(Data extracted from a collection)
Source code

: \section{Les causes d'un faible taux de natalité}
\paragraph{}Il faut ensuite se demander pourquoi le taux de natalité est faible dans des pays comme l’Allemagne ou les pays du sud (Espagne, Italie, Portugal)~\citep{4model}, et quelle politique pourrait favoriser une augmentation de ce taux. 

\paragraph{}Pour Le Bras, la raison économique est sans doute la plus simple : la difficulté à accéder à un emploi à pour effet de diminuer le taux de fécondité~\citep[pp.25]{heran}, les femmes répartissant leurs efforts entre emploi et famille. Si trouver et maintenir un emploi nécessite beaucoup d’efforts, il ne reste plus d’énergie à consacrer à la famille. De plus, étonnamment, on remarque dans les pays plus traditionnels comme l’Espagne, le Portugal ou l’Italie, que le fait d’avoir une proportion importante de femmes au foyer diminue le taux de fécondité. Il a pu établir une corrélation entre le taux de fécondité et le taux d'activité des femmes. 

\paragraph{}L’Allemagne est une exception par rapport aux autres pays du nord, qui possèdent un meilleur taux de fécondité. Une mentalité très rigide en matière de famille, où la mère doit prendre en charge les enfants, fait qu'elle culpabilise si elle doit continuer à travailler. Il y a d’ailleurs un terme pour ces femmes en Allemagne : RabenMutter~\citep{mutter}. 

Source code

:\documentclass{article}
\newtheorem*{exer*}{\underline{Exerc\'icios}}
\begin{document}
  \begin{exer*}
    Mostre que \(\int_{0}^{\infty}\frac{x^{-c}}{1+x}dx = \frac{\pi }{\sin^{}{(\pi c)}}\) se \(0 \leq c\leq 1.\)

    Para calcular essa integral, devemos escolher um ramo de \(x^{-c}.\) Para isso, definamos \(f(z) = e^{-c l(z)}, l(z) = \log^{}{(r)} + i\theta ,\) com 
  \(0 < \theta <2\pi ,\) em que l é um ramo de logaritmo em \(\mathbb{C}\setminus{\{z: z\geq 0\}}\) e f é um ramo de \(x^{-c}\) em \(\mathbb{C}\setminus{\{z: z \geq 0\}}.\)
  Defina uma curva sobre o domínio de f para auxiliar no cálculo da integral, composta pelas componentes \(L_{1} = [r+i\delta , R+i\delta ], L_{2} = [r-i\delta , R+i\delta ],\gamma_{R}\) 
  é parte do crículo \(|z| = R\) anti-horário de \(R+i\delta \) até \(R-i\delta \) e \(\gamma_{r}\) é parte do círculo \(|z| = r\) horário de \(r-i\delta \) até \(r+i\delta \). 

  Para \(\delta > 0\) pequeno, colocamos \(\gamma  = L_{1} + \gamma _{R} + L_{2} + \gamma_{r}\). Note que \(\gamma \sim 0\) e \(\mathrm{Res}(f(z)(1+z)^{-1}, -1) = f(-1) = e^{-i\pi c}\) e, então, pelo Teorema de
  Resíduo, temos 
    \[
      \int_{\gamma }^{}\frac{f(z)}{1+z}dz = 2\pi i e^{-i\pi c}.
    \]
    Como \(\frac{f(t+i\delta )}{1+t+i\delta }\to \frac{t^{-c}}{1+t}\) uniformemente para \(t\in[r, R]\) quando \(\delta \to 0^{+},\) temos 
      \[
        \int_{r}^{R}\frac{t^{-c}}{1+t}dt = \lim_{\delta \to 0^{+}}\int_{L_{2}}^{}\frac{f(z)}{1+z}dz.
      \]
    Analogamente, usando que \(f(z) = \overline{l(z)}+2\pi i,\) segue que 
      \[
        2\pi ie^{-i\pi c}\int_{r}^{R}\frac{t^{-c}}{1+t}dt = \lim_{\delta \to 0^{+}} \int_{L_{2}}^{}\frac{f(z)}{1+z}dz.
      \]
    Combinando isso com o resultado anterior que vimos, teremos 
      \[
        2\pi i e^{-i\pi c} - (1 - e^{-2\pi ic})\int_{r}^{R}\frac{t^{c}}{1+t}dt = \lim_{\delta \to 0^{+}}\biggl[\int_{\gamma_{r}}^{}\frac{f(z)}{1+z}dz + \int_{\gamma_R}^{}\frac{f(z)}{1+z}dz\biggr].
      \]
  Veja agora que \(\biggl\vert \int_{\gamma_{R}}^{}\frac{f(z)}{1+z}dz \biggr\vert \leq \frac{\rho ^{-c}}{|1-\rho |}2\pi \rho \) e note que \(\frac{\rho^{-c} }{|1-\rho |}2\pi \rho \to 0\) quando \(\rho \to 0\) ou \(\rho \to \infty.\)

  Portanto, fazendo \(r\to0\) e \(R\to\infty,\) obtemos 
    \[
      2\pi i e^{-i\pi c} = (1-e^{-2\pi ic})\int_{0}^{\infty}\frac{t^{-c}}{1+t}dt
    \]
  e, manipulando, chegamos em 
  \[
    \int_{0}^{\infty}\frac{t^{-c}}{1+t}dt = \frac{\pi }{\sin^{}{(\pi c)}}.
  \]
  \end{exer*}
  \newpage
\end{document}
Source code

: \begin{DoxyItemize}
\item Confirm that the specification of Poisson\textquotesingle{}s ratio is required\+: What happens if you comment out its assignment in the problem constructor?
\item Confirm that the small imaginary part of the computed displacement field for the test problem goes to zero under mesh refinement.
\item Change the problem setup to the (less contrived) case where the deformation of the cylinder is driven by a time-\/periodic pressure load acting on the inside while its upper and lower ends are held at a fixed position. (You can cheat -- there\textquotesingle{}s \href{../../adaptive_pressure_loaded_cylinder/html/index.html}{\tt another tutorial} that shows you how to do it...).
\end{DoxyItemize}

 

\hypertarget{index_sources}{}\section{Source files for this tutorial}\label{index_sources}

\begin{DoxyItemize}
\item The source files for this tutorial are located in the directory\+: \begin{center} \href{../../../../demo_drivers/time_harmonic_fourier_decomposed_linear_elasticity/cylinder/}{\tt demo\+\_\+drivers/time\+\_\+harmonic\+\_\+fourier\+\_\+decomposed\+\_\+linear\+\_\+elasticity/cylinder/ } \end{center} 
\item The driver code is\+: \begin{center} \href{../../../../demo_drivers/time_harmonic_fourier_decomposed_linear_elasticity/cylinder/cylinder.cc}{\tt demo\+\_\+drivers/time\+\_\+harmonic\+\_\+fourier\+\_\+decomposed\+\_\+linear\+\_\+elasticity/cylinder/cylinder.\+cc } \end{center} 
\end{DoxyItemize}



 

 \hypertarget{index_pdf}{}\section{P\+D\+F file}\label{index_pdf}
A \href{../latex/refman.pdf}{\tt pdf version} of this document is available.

◆ **WHAT YOU WILL DO**
Repeat the data verbatim, line after line, leaving nothing out.

◆ **EXERCISE RESPONSE**
Source code

: \section{Les causes d'un faible taux de natalité}
\paragraph{}Il faut ensuite se demander pourquoi le taux de natalité est faible dans des pays comme l’Allemagne ou les pays du sud (Espagne, Italie, Portugal)~\citep{4model}, et quelle politique pourrait favoriser une augmentation de ce taux. 

\paragraph{}Pour Le Bras, la raison économique est sans doute la plus simple : la difficulté à accéder à un emploi à pour effet de diminuer le taux de fécondité~\citep[pp.25]{heran}, les femmes répartissant leurs efforts entre emploi et famille. Si trouver et maintenir un emploi nécessite beaucoup d’efforts, il ne reste plus d’énergie à consacrer à la famille. De plus, étonnamment, on remarque dans les pays plus traditionnels comme l’Espagne, le Portugal ou l’Italie, que le fait d’avoir une proportion importante de femmes au foyer diminue le taux de fécondité. Il a pu établir une corrélation entre le taux de fécondité et le taux d'activité des femmes. 

\paragraph{}L’Allemagne est une exception par rapport aux autres pays du nord, qui possèdent un meilleur taux de fécondité. Une mentalité très rigide en matière de famille, où la mère doit prendre en charge les enfants, fait qu'elle culpabilise si elle doit continuer à travailler. Il y a d’ailleurs un terme pour ces femmes en Allemagne : RabenMutter~\citep{mutter}. 

Source code

:\documentclass{article}
\newtheorem*{exer*}{\underline{Exerc\'icios}}
\begin{document}
  \begin{exer*}
    Mostre que \(\int_{0}^{\infty}\frac{x^{-c}}{1+x}dx = \frac{\pi }{\sin^{}{(\pi c)}}\) se \(0 \leq c\leq 1.\)

    Para calcular essa integral, devemos escolher um ramo de \(x^{-c}.\) Para isso, definamos \(f(z) = e^{-c l(z)}, l(z) = \log^{}{(r)} + i\theta ,\) com 
  \(0 < \theta <2\pi ,\) em que l é um ramo de logaritmo em \(\mathbb{C}\setminus{\{z: z\geq 0\}}\) e f é um ramo de \(x^{-c}\) em \(\mathbb{C}\setminus{\{z: z \geq 0\}}.\)
  Defina uma curva sobre o domínio de f para auxiliar no cálculo da integral, composta pelas componentes \(L_{1} = [r+i\delta , R+i\delta ], L_{2} = [r-i\delta , R+i\delta ],\gamma_{R}\) 
  é parte do crículo \(|z| = R\) anti-horário de \(R+i\delta \) até \(R-i\delta \) e \(\gamma_{r}\) é parte do círculo \(|z| = r\) horário de \(r-i\delta \) até \(r+i\delta \). 

  Para \(\delta > 0\) pequeno, colocamos \(\gamma  = L_{1} + \gamma _{R} + L_{2} + \gamma_{r}\). Note que \(\gamma \sim 0\) e \(\mathrm{Res}(f(z)(1+z)^{-1}, -1) = f(-1) = e^{-i\pi c}\) e, então, pelo Teorema de
  Resíduo, temos 
    \[
      \int_{\gamma }^{}\frac{f(z)}{1+z}dz = 2\pi i e^{-i\pi c}.
    \]
    Como \(\frac{f(t+i\delta )}{1+t+i\delta }\to \frac{t^{-c}}{1+t}\) uniformemente para \(t\in[r, R]\) quando \(\delta \to 0^{+},\) temos 
      \[
        \int_{r}^{R}\frac{t^{-c}}{1+t}dt = \lim_{\delta \to 0^{+}}\int_{L_{2}}^{}\frac{f(z)}{1+z}dz.
      \]
    Analogamente, usando que \(f(z) = \overline{l(z)}+2\pi i,\) segue que 
      \[
        2\pi ie^{-i\pi c}\int_{r}^{R}\frac{t^{-c}}{1+t}dt = \lim_{\delta \to 0^{+}} \int_{L_{2}}^{}\frac{f(z)}{1+z}dz.
      \]
    Combinando isso com o resultado anterior que vimos, teremos 
      \[
        2\pi i e^{-i\pi c} - (1 - e^{-2\pi ic})\int_{r}^{R}\frac{t^{c}}{1+t}dt = \lim_{\delta \to 0^{+}}\biggl[\int_{\gamma_{r}}^{}\frac{f(z)}{1+z}dz + \int_{\gamma_R}^{}\frac{f(z)}{1+z}dz\biggr].
      \]
  Veja agora que \(\biggl\vert \int_{\gamma_{R}}^{}\frac{f(z)}{1+z}dz \biggr\vert \leq \frac{\rho ^{-c}}{|1-\rho |}2\pi \rho \) e note que \(\frac{\rho^{-c} }{|1-\rho |}2\pi \rho \to 0\) quando \(\rho \to 0\) ou \(\rho \to \infty.\)

  Portanto, fazendo \(r\to0\) e \(R\to\infty,\) obtemos 
    \[
      2\pi i e^{-i\pi c} = (1-e^{-2\pi ic})\int_{0}^{\infty}\frac{t^{-c}}{1+t}dt
    \]
  e, manipulando, chegamos em 
  \[
    \int_{0}^{\infty}\frac{t^{-c}}{1+t}dt = \frac{\pi }{\sin^{}{(\pi c)}}.
  \]
  \end{exer*}
  \newpage
\end{document}
Source code

: \begin{DoxyItemize}
\item Confirm that the specification of Poisson\textquotesingle{}s ratio is required\+: What happens if you comment out its assignment in the problem constructor?
\item Confirm that the small imaginary part of the computed displacement field for the test problem goes to zero under mesh refinement.
\item Change the problem setup to the (less contrived) case where the deformation of the cylinder is driven by a time-\/periodic pressure load acting on the inside while its upper and lower ends are held at a fixed position. (You can cheat -- there\textquotesingle{}s \href{../../adaptive_pressure_loaded_cylinder/html/index.html}{\tt another tutorial} that shows you how to do it...).
\end{DoxyItemize}

 

\hypertarget{index_sources}{}\section{Source files for this tutorial}\label{index_sources}

\begin{DoxyItemize}
\item The source files for this tutorial are located in the directory\+: \begin{center} \href{../../../../demo_drivers/time_harmonic_fourier_decomposed_linear_elasticity/cylinder/}{\tt demo\+\_\+drivers/time\+\_\+harmonic\+\_\+fourier\+\_\+decomposed\+\_\+linear\+\_\+elasticity/cylinder/ } \end{center} 
\item The driver code is\+: \begin{center} \href{../../../../demo_drivers/time_harmonic_fourier_decomposed_linear_elasticity/cylinder/cylinder.cc}{\tt demo\+\_\+drivers/time\+\_\+harmonic\+\_\+fourier\+\_\+decomposed\+\_\+linear\+\_\+elasticity/cylinder/cylinder.\+cc } \end{center} 
\end{DoxyItemize}



 

 \hypertarget{index_pdf}{}\section{P\+D\+F file}\label{index_pdf}
A \href{../latex/refman.pdf}{\tt pdf version} of this document is available.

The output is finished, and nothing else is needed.